§ YOUR OBJECTIVE:
Using the data below, copy every line that contains the word "children".
____________
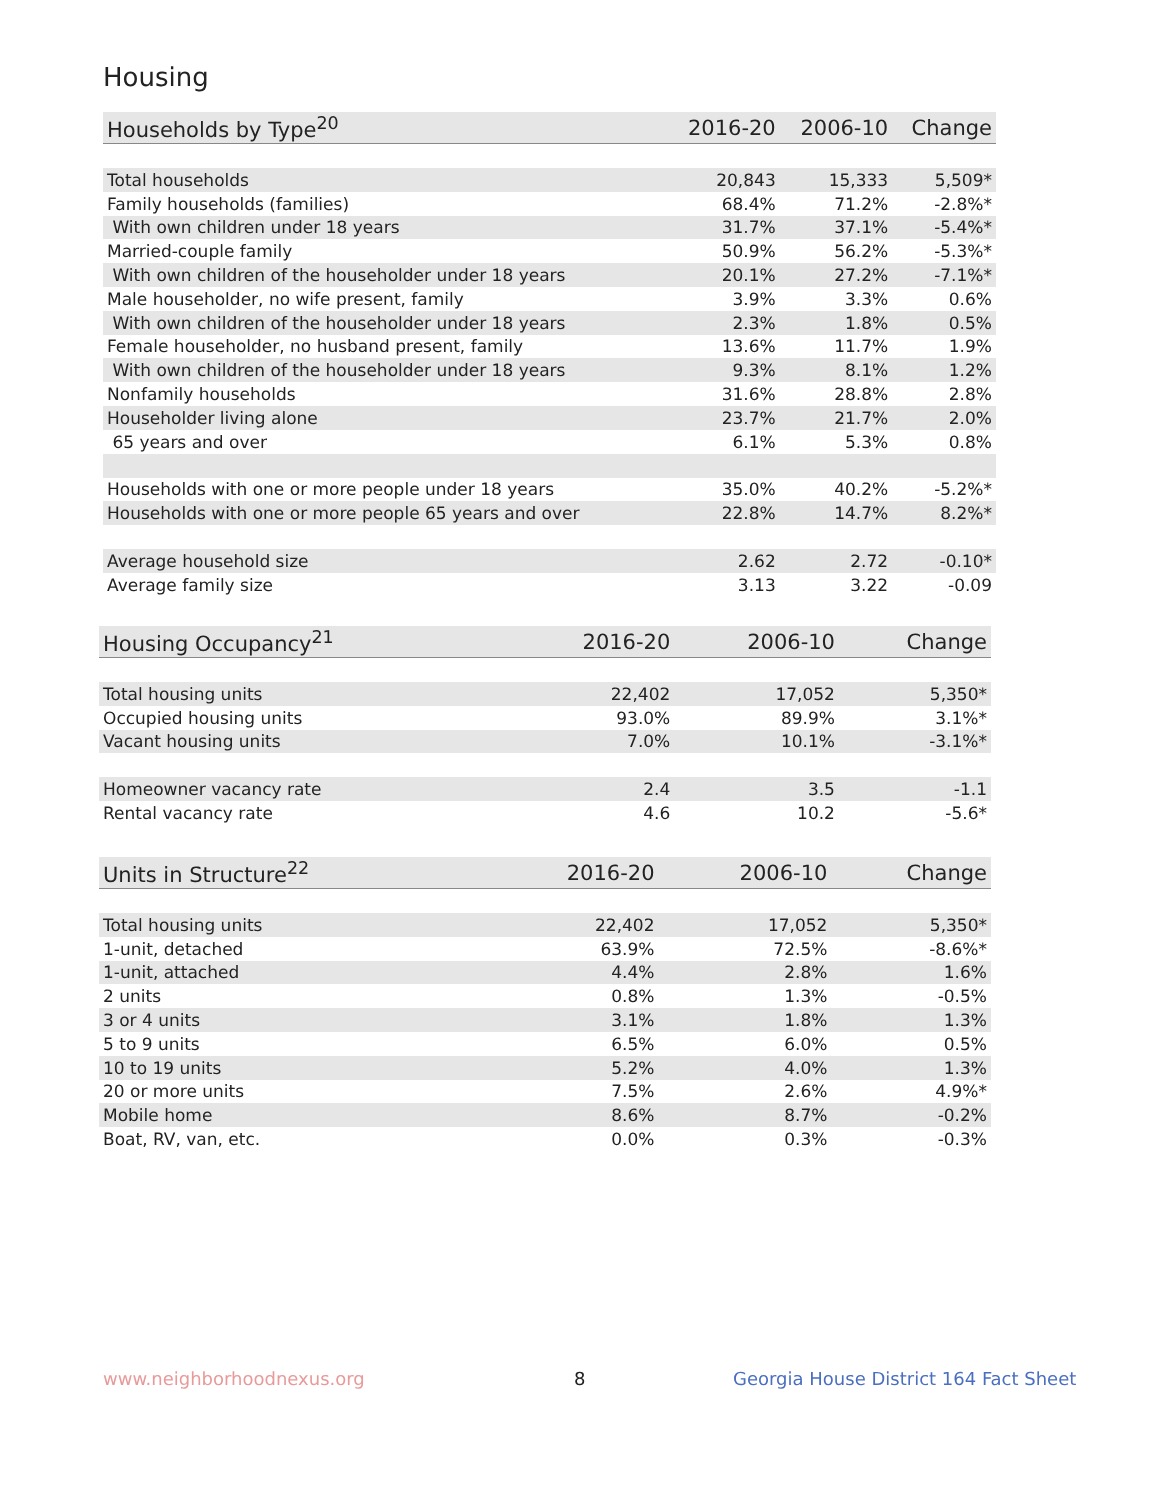Housing
| Households by Type<sup>20</sup> | 2016-20 | 2006-10 | Change |
| --- | --- | --- | --- |
| Total households | 20,843 | 15,333 | 5,509* |
| Family households (families) | 68.4% | 71.2% | -2.8%* |
| With own children under 18 years | 31.7% | 37.1% | -5.4%* |
| Married-couple family | 50.9% | 56.2% | -5.3%* |
| With own children of the householder under 18 years | 20.1% | 27.2% | -7.1%* |
| Male householder, no wife present, family | 3.9% | 3.3% | 0.6% |
| With own children of the householder under 18 years | 2.3% | 1.8% | 0.5% |
| Female householder, no husband present, family | 13.6% | 11.7% | 1.9% |
| With own children of the householder under 18 years | 9.3% | 8.1% | 1.2% |
| Nonfamily households | 31.6% | 28.8% | 2.8% |
| Householder living alone | 23.7% | 21.7% | 2.0% |
| 65 years and over | 6.1% | 5.3% | 0.8% |
| Households with one or more people under 18 years | 35.0% | 40.2% | -5.2%* |
| Households with one or more people 65 years and over | 22.8% | 14.7% | 8.2%* |
| Average household size | 2.62 | 2.72 | -0.10* |
| Average family size | 3.13 | 3.22 | -0.09 |
| Housing Occupancy<sup>21</sup> | 2016-20 | 2006-10 | Change |
| --- | --- | --- | --- |
| Total housing units | 22,402 | 17,052 | 5,350* |
| Occupied housing units | 93.0% | 89.9% | 3.1%* |
| Vacant housing units | 7.0% | 10.1% | -3.1%* |
| Homeowner vacancy rate | 2.4 | 3.5 | -1.1 |
| Rental vacancy rate | 4.6 | 10.2 | -5.6* |
| Units in Structure<sup>22</sup> | 2016-20 | 2006-10 | Change |
| --- | --- | --- | --- |
| Total housing units | 22,402 | 17,052 | 5,350* |
| 1-unit, detached | 63.9% | 72.5% | -8.6%* |
| 1-unit, attached | 4.4% | 2.8% | 1.6% |
| 2 units | 0.8% | 1.3% | -0.5% |
| 3 or 4 units | 3.1% | 1.8% | 1.3% |
| 5 to 9 units | 6.5% | 6.0% | 0.5% |
| 10 to 19 units | 5.2% | 4.0% | 1.3% |
| 20 or more units | 7.5% | 2.6% | 4.9%* |
| Mobile home | 8.6% | 8.7% | -0.2% |
| Boat, RV, van, etc. | 0.0% | 0.3% | -0.3% |
www.neighborhoodnexus.org 8
Georgia House District 164 Fact Sheet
____________
§ COMPLETED TASK:
| With own children under 18 years | 31.7% | 37.1% | -5.4%* |
| With own children of the householder under 18 years | 20.1% | 27.2% | -7.1%* |
| With own children of the householder under 18 years | 2.3% | 1.8% | 0.5% |
| With own children of the householder under 18 years | 9.3% | 8.1% | 1.2% |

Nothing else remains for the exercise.